Lesetext.
════════════════════
Planwirtschaftliche Organisation der Arbeit von Königsbauern in fruchtbaren Flusstälern, monopolisierte Tempellagerhaltung und dosierte Verteilung der Güter an die Bevölkerung kennzeichneten diese frühe Epoche der Klassengesellschaft, die erstaunlich viele Parallelen zu dem ehemaligen planwirtschaftlichen Vorgehen mit genormter Ablieferungspflicht der östlichen Volkswirtschaften aufzuweisen hat.
Die Kaderpartei der „Diktatur des Proletariats“ vereinigte sowohl die Ideologie tragende Priesterkaste als auch die frühere aristokratische Königselite des Herrscherpalastes in sich.
Personenkult und Pseudoreligion um die Partei
Der Personenkult um die angeblich unfehlbaren Führungsfiguren des „sozialistischen Lagers“ war nichts anderes als eine moderne Variante des früheren Gottkönigtums beziehungsweise auch des Unfehlbarkeitsdogmas des katholischen Papstes.
Es handelte sich um eine Pseudoreligion von der Partei und der Unfehlbarkeit gottgleicher „Klassiker des Marxismus-Leninismus“:
Marx, Engels, Lenin, Stalin und Mao Tse-tung, wobei je nach politischer Richtung dieser oder jener Klassiker – mal Lenin, mal Stalin, mal Mao, mal auch alle drei – fehlen konnten. Nur Marx und Engels konnten sich gegen diesen Missbrauch nicht mehr wehren.
Wer das übertrieben findet, den frage ich: Kennt ihr noch das „Lied von der Partei“? Ich selbst habe diesen pseudoreligiösen, verklärenden Unsinn in jungen Jahren mitgeschmettert und ich glaube, manch ein Altgenosse in der Partei DIE LINKE, der DKP, Rote Fahne, MLxx, etc. bekommt bei dem Lied immer noch eine Gänsehaut und feuchte Augen. Dagegen können auch historische Fakten und die ungeschminkte Wahrheit wenig ausrichten:
Sie hat uns alles gegeben, Sonne und Wind und sie geizte nie.
Und wo sie war, war das Leben, und was wir sind, sind wir durch sie.
Sie hat uns niemals verlassen, wenn die Welt fast erfror, war uns warm.
Uns führte die Mutter der Massen, es trug uns ihr mächtiger Arm.
DIE PARTEI, DIE PARTEI die hat immer recht, Genossen es bleibt dabei,
Denn wer für das Recht kämpft, hat immer recht gegen Lügen und Ausbeuterei.
Wer das Leben beleidigt, ist dumm oder schlecht, wer die Menschheit verteidigt, hat immer recht, denn aus Lenin’schem Geist wächst von Stalin geschweißt, DIE PARTEI, DIE PARTEI, DIE PARTEI.
Der Wettstreit der Ausbeutungsmethoden wurde vom Westen gewonnen, der anschließend ab den 1990ern neoliberal jede Hemmung und alle Skrupel fallen lassen konnte.
════════════════════
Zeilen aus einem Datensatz
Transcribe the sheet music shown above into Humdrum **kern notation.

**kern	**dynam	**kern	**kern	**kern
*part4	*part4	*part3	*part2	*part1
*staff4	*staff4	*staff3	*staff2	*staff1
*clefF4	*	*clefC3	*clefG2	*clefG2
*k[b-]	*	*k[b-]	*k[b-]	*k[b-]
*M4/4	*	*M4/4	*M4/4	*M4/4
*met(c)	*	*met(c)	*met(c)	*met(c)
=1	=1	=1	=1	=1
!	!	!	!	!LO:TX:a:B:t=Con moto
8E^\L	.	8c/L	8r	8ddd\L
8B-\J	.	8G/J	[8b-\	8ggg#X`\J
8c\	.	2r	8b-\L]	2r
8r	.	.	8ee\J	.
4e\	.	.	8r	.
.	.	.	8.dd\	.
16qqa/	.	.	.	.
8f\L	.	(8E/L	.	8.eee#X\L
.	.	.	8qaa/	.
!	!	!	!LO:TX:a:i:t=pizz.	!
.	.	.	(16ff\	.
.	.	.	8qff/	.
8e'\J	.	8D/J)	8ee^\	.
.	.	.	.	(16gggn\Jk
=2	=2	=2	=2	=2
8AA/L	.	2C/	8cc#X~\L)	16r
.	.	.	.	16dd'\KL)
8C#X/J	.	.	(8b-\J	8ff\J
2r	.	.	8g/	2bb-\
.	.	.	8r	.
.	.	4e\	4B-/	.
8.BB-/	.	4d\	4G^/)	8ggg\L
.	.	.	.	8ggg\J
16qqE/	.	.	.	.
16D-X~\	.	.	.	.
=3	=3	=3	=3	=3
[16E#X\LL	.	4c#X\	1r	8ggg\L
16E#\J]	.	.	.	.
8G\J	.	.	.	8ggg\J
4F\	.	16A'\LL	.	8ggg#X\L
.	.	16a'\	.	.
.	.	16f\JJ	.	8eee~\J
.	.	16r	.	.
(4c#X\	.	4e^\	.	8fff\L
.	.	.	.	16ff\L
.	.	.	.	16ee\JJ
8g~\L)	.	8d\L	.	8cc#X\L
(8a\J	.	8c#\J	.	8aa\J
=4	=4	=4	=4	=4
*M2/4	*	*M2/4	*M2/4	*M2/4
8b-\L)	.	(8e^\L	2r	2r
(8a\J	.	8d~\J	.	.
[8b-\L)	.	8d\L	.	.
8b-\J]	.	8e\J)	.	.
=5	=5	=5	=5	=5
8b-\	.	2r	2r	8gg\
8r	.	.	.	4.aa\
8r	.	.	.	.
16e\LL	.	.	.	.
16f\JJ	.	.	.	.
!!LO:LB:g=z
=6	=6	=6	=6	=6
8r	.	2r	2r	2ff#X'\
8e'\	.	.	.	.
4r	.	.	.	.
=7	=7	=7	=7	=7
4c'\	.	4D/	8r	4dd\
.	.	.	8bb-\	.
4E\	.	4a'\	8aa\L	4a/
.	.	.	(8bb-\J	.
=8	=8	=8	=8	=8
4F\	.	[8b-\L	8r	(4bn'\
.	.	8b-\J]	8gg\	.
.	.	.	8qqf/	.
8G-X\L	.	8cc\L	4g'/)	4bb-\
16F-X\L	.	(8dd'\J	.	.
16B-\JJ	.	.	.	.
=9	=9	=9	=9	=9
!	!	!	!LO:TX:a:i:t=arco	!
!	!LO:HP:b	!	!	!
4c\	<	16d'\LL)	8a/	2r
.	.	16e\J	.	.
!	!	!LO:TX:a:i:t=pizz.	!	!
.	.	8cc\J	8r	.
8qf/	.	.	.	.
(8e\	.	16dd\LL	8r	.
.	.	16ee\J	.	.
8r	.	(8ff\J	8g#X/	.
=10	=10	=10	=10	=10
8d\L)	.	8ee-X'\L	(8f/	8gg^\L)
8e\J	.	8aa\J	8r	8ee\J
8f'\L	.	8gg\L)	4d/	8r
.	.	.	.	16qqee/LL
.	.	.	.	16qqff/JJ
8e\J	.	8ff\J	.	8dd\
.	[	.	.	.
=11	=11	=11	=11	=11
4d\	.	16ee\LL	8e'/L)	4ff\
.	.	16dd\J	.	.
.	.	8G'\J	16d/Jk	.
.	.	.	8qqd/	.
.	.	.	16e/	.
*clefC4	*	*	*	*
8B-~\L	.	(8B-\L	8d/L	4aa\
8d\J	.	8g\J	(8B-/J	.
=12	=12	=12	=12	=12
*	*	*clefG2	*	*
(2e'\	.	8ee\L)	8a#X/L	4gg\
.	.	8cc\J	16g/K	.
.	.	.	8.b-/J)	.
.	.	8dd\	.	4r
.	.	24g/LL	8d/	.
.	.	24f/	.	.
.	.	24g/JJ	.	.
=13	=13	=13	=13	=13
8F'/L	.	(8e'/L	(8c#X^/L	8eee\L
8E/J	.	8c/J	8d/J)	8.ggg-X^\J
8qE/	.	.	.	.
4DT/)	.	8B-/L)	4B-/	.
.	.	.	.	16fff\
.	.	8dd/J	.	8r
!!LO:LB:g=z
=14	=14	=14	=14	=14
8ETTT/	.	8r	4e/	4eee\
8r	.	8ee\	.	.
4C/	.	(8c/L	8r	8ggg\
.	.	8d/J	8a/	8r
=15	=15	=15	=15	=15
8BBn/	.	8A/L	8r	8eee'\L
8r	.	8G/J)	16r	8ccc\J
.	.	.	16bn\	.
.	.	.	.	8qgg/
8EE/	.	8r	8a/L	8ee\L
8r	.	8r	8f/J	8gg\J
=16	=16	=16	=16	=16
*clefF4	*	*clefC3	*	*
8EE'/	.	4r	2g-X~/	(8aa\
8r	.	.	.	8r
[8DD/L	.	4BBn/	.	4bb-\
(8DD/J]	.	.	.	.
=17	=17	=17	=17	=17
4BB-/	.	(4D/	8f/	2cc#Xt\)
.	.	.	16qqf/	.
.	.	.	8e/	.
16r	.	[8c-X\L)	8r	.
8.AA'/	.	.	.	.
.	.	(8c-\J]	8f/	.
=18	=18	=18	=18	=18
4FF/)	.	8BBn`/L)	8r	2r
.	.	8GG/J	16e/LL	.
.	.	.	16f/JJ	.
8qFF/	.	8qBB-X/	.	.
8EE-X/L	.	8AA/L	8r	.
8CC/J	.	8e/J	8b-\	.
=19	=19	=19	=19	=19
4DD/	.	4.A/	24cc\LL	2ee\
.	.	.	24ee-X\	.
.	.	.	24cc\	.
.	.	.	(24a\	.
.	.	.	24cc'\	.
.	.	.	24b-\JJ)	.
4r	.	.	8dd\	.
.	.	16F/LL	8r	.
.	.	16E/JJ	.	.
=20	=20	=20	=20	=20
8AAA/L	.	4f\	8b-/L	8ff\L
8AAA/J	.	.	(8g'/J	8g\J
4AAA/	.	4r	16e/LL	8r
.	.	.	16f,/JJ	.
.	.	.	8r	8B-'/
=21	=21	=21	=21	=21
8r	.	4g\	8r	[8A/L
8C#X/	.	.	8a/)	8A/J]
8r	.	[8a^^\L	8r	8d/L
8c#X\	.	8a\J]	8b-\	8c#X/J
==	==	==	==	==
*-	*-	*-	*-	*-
════════════════════
Aufgaben.
(1) Wer hat laut dem Lesetext den Wettstreit der Ausbeutungsmethoden gewonnen?
(2) Zeige jede Zeile der Auflistung, in der die Zeichenfolge „kern“ vorkommt.

Lösungen.
(1) Der Westen.

(2)
Transcribe the sheet music shown above into Humdrum **kern notation.
**kern	**dynam	**kern	**kern	**kern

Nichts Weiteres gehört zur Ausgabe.